### EXERCISE GOAL
Reproduce every line of the material below without changing anything, and leave out the pictures.
##############################
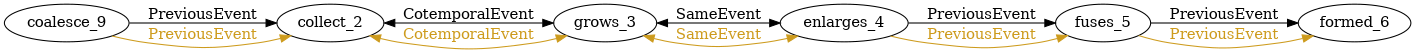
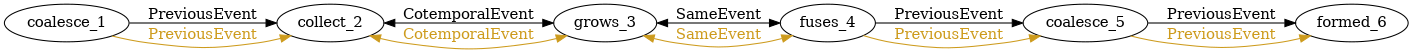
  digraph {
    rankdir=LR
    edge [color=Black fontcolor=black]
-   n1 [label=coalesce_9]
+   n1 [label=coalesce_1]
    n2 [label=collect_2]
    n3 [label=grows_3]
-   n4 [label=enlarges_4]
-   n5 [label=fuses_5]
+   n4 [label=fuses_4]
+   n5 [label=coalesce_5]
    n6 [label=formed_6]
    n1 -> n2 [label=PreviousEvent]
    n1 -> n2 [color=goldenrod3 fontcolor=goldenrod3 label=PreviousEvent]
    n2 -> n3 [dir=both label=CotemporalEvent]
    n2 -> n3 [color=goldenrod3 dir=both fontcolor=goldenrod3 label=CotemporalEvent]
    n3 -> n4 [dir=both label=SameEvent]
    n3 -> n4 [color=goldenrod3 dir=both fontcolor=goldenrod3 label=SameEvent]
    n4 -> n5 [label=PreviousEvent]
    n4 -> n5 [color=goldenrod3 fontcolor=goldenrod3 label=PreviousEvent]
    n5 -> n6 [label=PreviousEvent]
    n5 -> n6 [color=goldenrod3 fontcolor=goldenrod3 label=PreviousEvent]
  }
##############################
### EXERCISE ANSWER
  digraph {
    rankdir=LR
    edge [color=Black fontcolor=black]
-   n1 [label=coalesce_9]
+   n1 [label=coalesce_1]
    n2 [label=collect_2]
    n3 [label=grows_3]
-   n4 [label=enlarges_4]
-   n5 [label=fuses_5]
+   n4 [label=fuses_4]
+   n5 [label=coalesce_5]
    n6 [label=formed_6]
    n1 -> n2 [label=PreviousEvent]
    n1 -> n2 [color=goldenrod3 fontcolor=goldenrod3 label=PreviousEvent]
    n2 -> n3 [dir=both label=CotemporalEvent]
    n2 -> n3 [color=goldenrod3 dir=both fontcolor=goldenrod3 label=CotemporalEvent]
    n3 -> n4 [dir=both label=SameEvent]
    n3 -> n4 [color=goldenrod3 dir=both fontcolor=goldenrod3 label=SameEvent]
    n4 -> n5 [label=PreviousEvent]
    n4 -> n5 [color=goldenrod3 fontcolor=goldenrod3 label=PreviousEvent]
    n5 -> n6 [label=PreviousEvent]
    n5 -> n6 [color=goldenrod3 fontcolor=goldenrod3 label=PreviousEvent]
  }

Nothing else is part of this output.